I know you said you've read Theobald closely, Bill, but you keep providing me evidence to the contrary. As Theobald points out, as the number of taxa (or, for that matter, any kind of object -- cars, asteroids, library books) that you're trying to relate to each other increases, the number of possible genealogical "trees" you can construct goes up geometrically. Theobald presents a handy little chart (Table 1.3.1). I'll excerpt a few entries so you can get the general flavor of what we're talking about:
2 taxa: 1 relationship
30: 4.95 E 38
This has nothing to do with how you analyze the objects you're trying to relate to each other. It's a matter of pure mathematics.

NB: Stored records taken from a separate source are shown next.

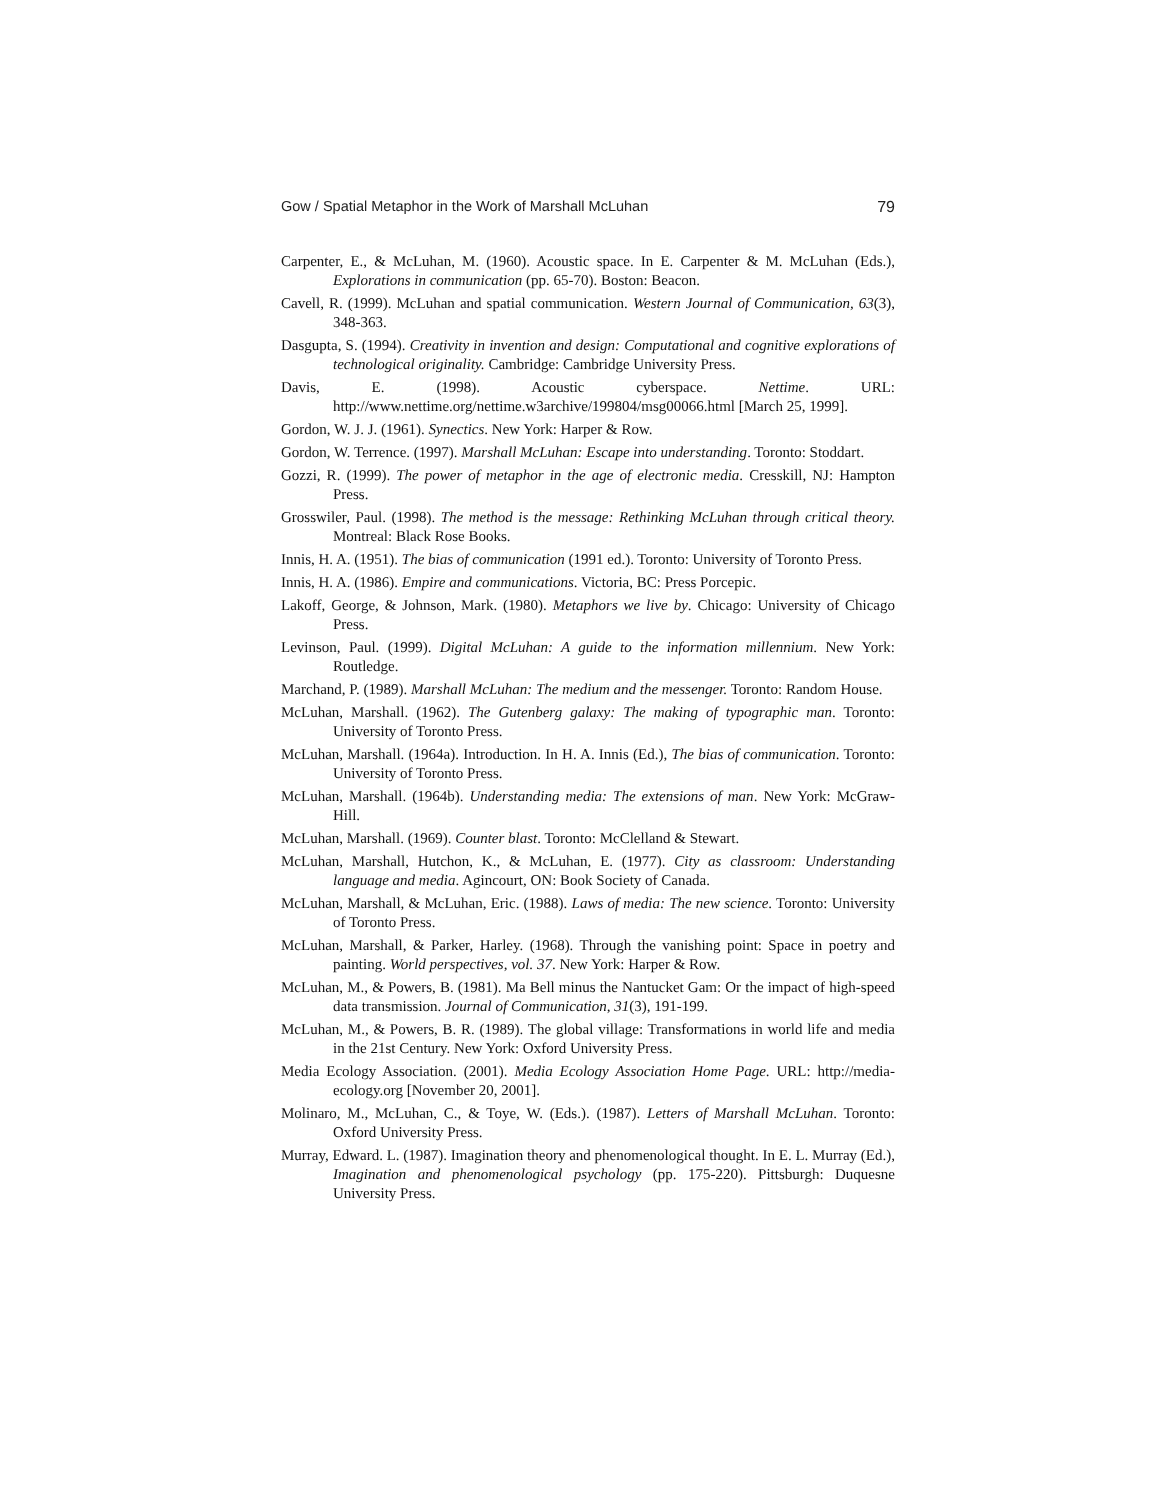Gow / Spatial Metaphor in the Work of Marshall McLuhan 79
Carpenter, E., & McLuhan, M. (1960). Acoustic space. In E. Carpenter & M. McLuhan (Eds.), Explorations in communication (pp. 65-70). Boston: Beacon.
Cavell, R. (1999). McLuhan and spatial communication. Western Journal of Communication, 63(3), 348-363.
Dasgupta, S. (1994). Creativity in invention and design: Computational and cognitive explorations of technological originality. Cambridge: Cambridge University Press.
Davis, E. (1998). Acoustic cyberspace. Nettime. URL: http://www.nettime.org/nettime.w3archive/199804/msg00066.html [March 25, 1999].
Gordon, W. J. J. (1961). Synectics. New York: Harper & Row.
Gordon, W. Terrence. (1997). Marshall McLuhan: Escape into understanding. Toronto: Stoddart.
Gozzi, R. (1999). The power of metaphor in the age of electronic media. Cresskill, NJ: Hampton Press.
Grosswiler, Paul. (1998). The method is the message: Rethinking McLuhan through critical theory. Montreal: Black Rose Books.
Innis, H. A. (1951). The bias of communication (1991 ed.). Toronto: University of Toronto Press.
Innis, H. A. (1986). Empire and communications. Victoria, BC: Press Porcepic.
Lakoff, George, & Johnson, Mark. (1980). Metaphors we live by. Chicago: University of Chicago Press.
Levinson, Paul. (1999). Digital McLuhan: A guide to the information millennium. New York: Routledge.
Marchand, P. (1989). Marshall McLuhan: The medium and the messenger. Toronto: Random House.
McLuhan, Marshall. (1962). The Gutenberg galaxy: The making of typographic man. Toronto: University of Toronto Press.
McLuhan, Marshall. (1964a). Introduction. In H. A. Innis (Ed.), The bias of communication. Toronto: University of Toronto Press.
McLuhan, Marshall. (1964b). Understanding media: The extensions of man. New York: McGraw-Hill.
McLuhan, Marshall. (1969). Counter blast. Toronto: McClelland & Stewart.
McLuhan, Marshall, Hutchon, K., & McLuhan, E. (1977). City as classroom: Understanding language and media. Agincourt, ON: Book Society of Canada.
McLuhan, Marshall, & McLuhan, Eric. (1988). Laws of media: The new science. Toronto: University of Toronto Press.
McLuhan, Marshall, & Parker, Harley. (1968). Through the vanishing point: Space in poetry and painting. World perspectives, vol. 37. New York: Harper & Row.
McLuhan, M., & Powers, B. (1981). Ma Bell minus the Nantucket Gam: Or the impact of high-speed data transmission. Journal of Communication, 31(3), 191-199.
McLuhan, M., & Powers, B. R. (1989). The global village: Transformations in world life and media in the 21st Century. New York: Oxford University Press.
Media Ecology Association. (2001). Media Ecology Association Home Page. URL: http://media-ecology.org [November 20, 2001].
Molinaro, M., McLuhan, C., & Toye, W. (Eds.). (1987). Letters of Marshall McLuhan. Toronto: Oxford University Press.
Murray, Edward. L. (1987). Imagination theory and phenomenological thought. In E. L. Murray (Ed.), Imagination and phenomenological psychology (pp. 175-220). Pittsburgh: Duquesne University Press.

Which brings me way, way back to what I said in this thread about six or seven pages ago. The consensus phylogenetic tree that Theobald depicts is based on, not a few proteins, not a few genes, and not a lot of proteins or a lot of genes. It's based on genetics, protein analysis, the fossil record, morphological studies, developmental evolution, geology, and other lines of inquiry. All of these lines of evidence converge on the tree as Theobald shows it.

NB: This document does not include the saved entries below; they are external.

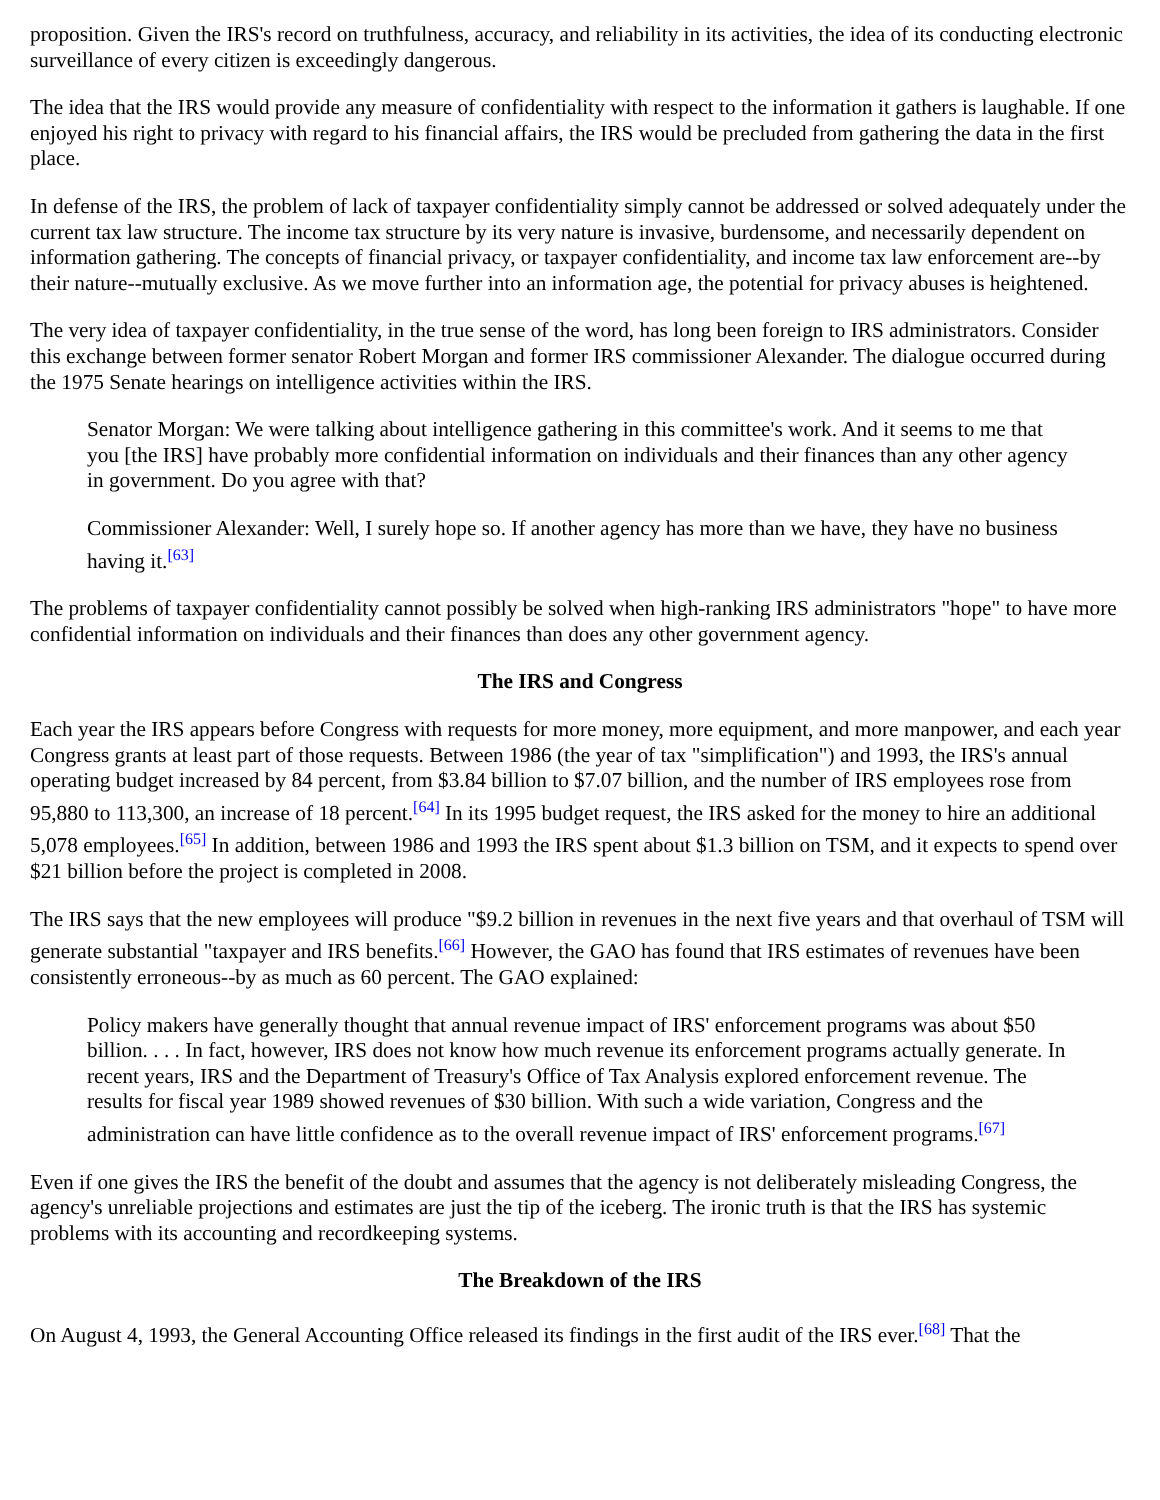proposition. Given the IRS's record on truthfulness, accuracy, and reliability in its activities, the idea of its conducting electronic surveillance of every citizen is exceedingly dangerous.
The idea that the IRS would provide any measure of confidentiality with respect to the information it gathers is laughable. If one enjoyed his right to privacy with regard to his financial affairs, the IRS would be precluded from gathering the data in the first place.
In defense of the IRS, the problem of lack of taxpayer confidentiality simply cannot be addressed or solved adequately under the current tax law structure. The income tax structure by its very nature is invasive, burdensome, and necessarily dependent on information gathering. The concepts of financial privacy, or taxpayer confidentiality, and income tax law enforcement are--by their nature--mutually exclusive. As we move further into an information age, the potential for privacy abuses is heightened.
The very idea of taxpayer confidentiality, in the true sense of the word, has long been foreign to IRS administrators. Consider this exchange between former senator Robert Morgan and former IRS commissioner Alexander. The dialogue occurred during the 1975 Senate hearings on intelligence activities within the IRS.
Senator Morgan: We were talking about intelligence gathering in this committee's work. And it seems to me that you [the IRS] have probably more confidential information on individuals and their finances than any other agency in government. Do you agree with that?
Commissioner Alexander: Well, I surely hope so. If another agency has more than we have, they have no business having it.<sup>[63]</sup>
The problems of taxpayer confidentiality cannot possibly be solved when high-ranking IRS administrators "hope" to have more confidential information on individuals and their finances than does any other government agency.
The IRS and Congress
Each year the IRS appears before Congress with requests for more money, more equipment, and more manpower, and each year Congress grants at least part of those requests. Between 1986 (the year of tax "simplification") and 1993, the IRS's annual operating budget increased by 84 percent, from $3.84 billion to $7.07 billion, and the number of IRS employees rose from 95,880 to 113,300, an increase of 18 percent.<sup>[64]</sup> In its 1995 budget request, the IRS asked for the money to hire an additional 5,078 employees.<sup>[65]</sup> In addition, between 1986 and 1993 the IRS spent about $1.3 billion on TSM, and it expects to spend over $21 billion before the project is completed in 2008.
The IRS says that the new employees will produce "$9.2 billion in revenues in the next five years and that overhaul of TSM will generate substantial "taxpayer and IRS benefits.<sup>[66]</sup> However, the GAO has found that IRS estimates of revenues have been consistently erroneous--by as much as 60 percent. The GAO explained:
Policy makers have generally thought that annual revenue impact of IRS' enforcement programs was about $50 billion. . . . In fact, however, IRS does not know how much revenue its enforcement programs actually generate. In recent years, IRS and the Department of Treasury's Office of Tax Analysis explored enforcement revenue. The results for fiscal year 1989 showed revenues of $30 billion. With such a wide variation, Congress and the administration can have little confidence as to the overall revenue impact of IRS' enforcement programs.<sup>[67]</sup>
Even if one gives the IRS the benefit of the doubt and assumes that the agency is not deliberately misleading Congress, the agency's unreliable projections and estimates are just the tip of the iceberg. The ironic truth is that the IRS has systemic problems with its accounting and recordkeeping systems.
The Breakdown of the IRS
On August 4, 1993, the General Accounting Office released its findings in the first audit of the IRS ever.<sup>[68]</sup> That the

Now, you've pointed out that different individual lines of evidence can show discordant trees. You won't get an argument from me there. But you're talking about individual lines of evidence showing weird relationships between two different species. There are tons of organisms, as I stated a couple of messages ago, which are problematic in terms of what their exact phylogeny is. But for the 30 major taxa in Theobald's tree (note there are no species mentioned, or genera, or families, for that matter), there is an overwhelming consensus opinion that the phylogenetic tree as pictured is correct.

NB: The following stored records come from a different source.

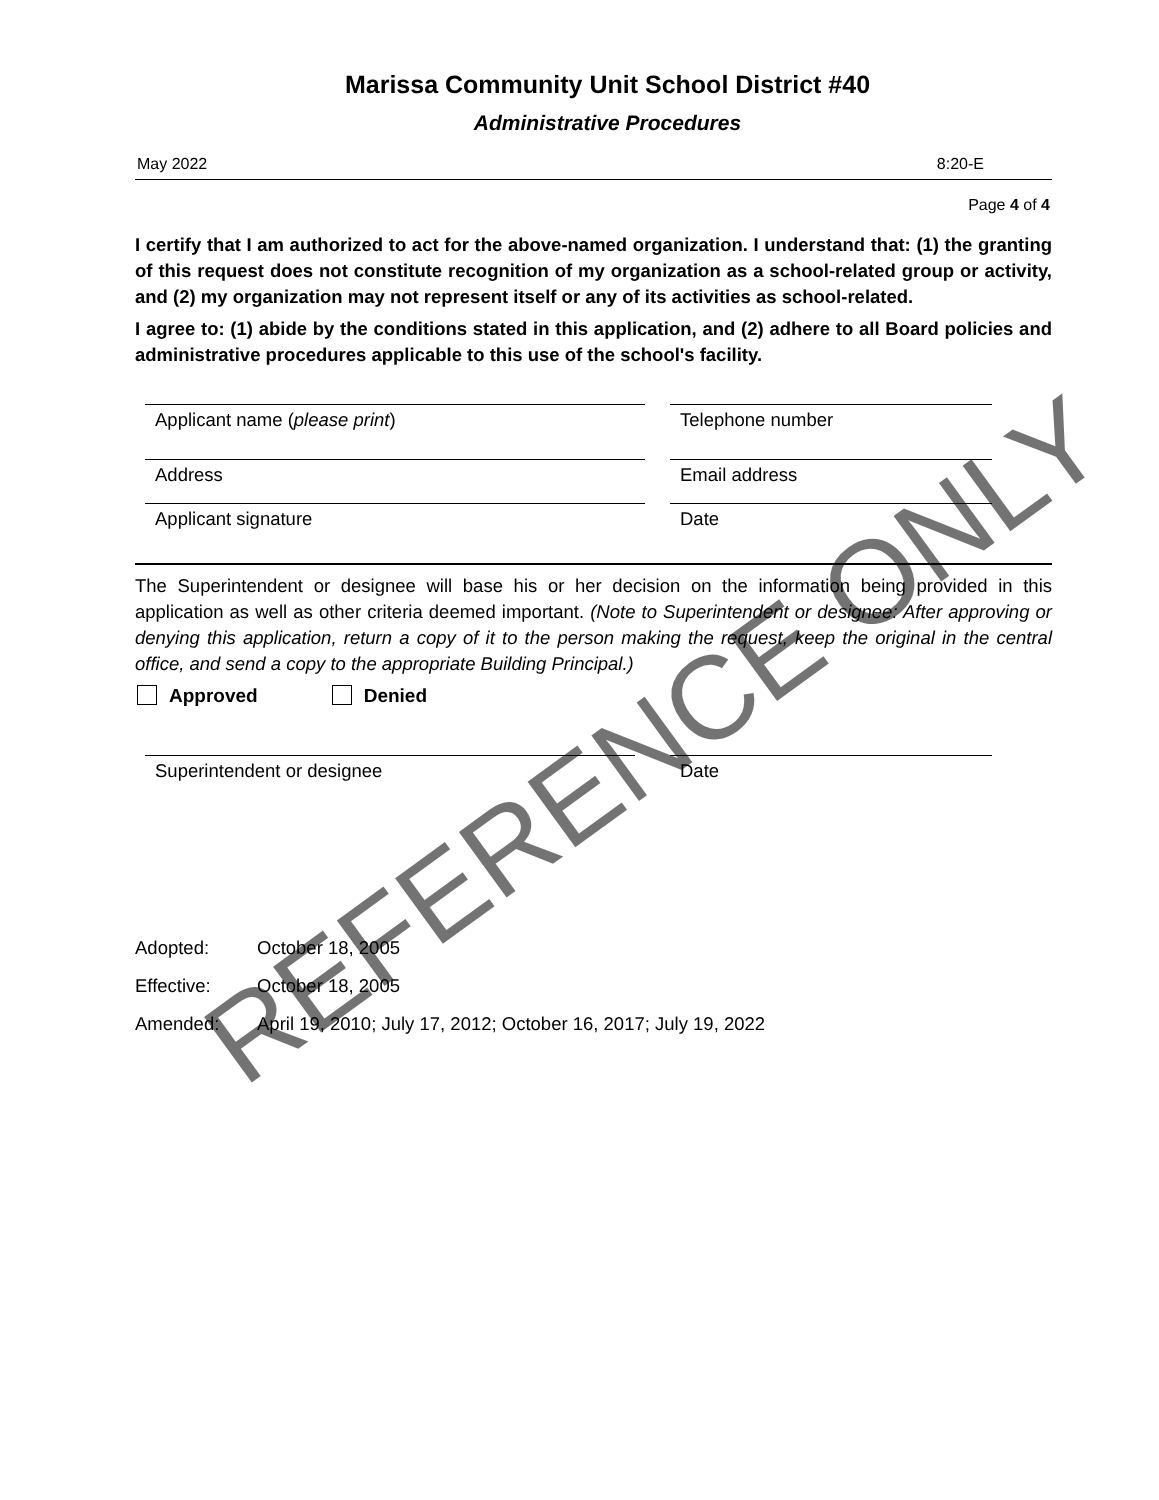Marissa Community Unit School District #40
Administrative Procedures
May 2022 8:20-E
Page 4 of 4
I certify that I am authorized to act for the above-named organization. I understand that: (1) the granting of this request does not constitute recognition of my organization as a school-related group or activity, and (2) my organization may not represent itself or any of its activities as school-related.
I agree to: (1) abide by the conditions stated in this application, and (2) adhere to all Board policies and administrative procedures applicable to this use of the school's facility.
Applicant name (please print) Telephone number
Address Email address
Applicant signature Date
The Superintendent or designee will base his or her decision on the information being provided in this application as well as other criteria deemed important. (Note to Superintendent or designee: After approving or denying this application, return a copy of it to the person making the request, keep the original in the central office, and send a copy to the appropriate Building Principal.)
Approved Denied
Superintendent or designee Date
Adopted: October 18, 2005
Effective: October 18, 2005
Amended: April 19, 2010; July 17, 2012; October 16, 2017; July 19, 2022
REFERENCE ONLY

The tree shows that fungi are more closely related to animals than either are to plants. It shows that birds are more closely related to mammals than either are to insects. Surely you don't deny phylogenies at this level of detail, do you, Bill? When you get down either to the level of genera, or conversely to the base of the tree (are archae more closely related to eubacteria, or to eukaryotes?) things get murky. But the worst you can say about the consensus tree is that it's a solid beginning, supported by solid independent lines of evidence. And the fact that a dozen or more lines of evidence all converge on the same tree, out of ~5 E 38 possibilities, is pretty persuasive evidence for common descent, don't you think? Even if cladistic analysis could get the number of trees down to only a million different ones, isn't that an unbelievable level of precision? How many physical constants are known to 32 decimal places? The mass of the electron is known to seven places. G, the universal gravitation constant, is known to three places.
I think you greatly overestimate the problems with phylogeny, Mr. Paley.